> AIM OF THE TASK
For the material below, return exactly the lines starting at the line containing "[62,192,99,203] page. ->" and ending at the line containing "[352,189,395,200] thesite ->", both ends included, and no others.

> PROVIDED DATA
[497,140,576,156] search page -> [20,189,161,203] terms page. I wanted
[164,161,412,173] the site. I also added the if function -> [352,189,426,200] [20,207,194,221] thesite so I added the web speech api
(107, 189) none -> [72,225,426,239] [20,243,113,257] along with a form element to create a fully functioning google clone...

---

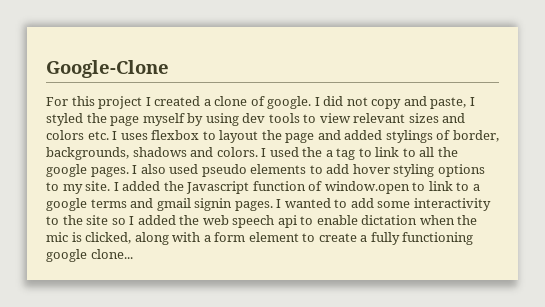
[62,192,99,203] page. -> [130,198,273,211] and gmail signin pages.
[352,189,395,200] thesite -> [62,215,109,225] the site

> SOLUTION TO THIS PROBLEM
[62,192,99,203] page. -> [130,198,273,211] and gmail signin pages.
[352,189,395,200] thesite -> [62,215,109,225] the site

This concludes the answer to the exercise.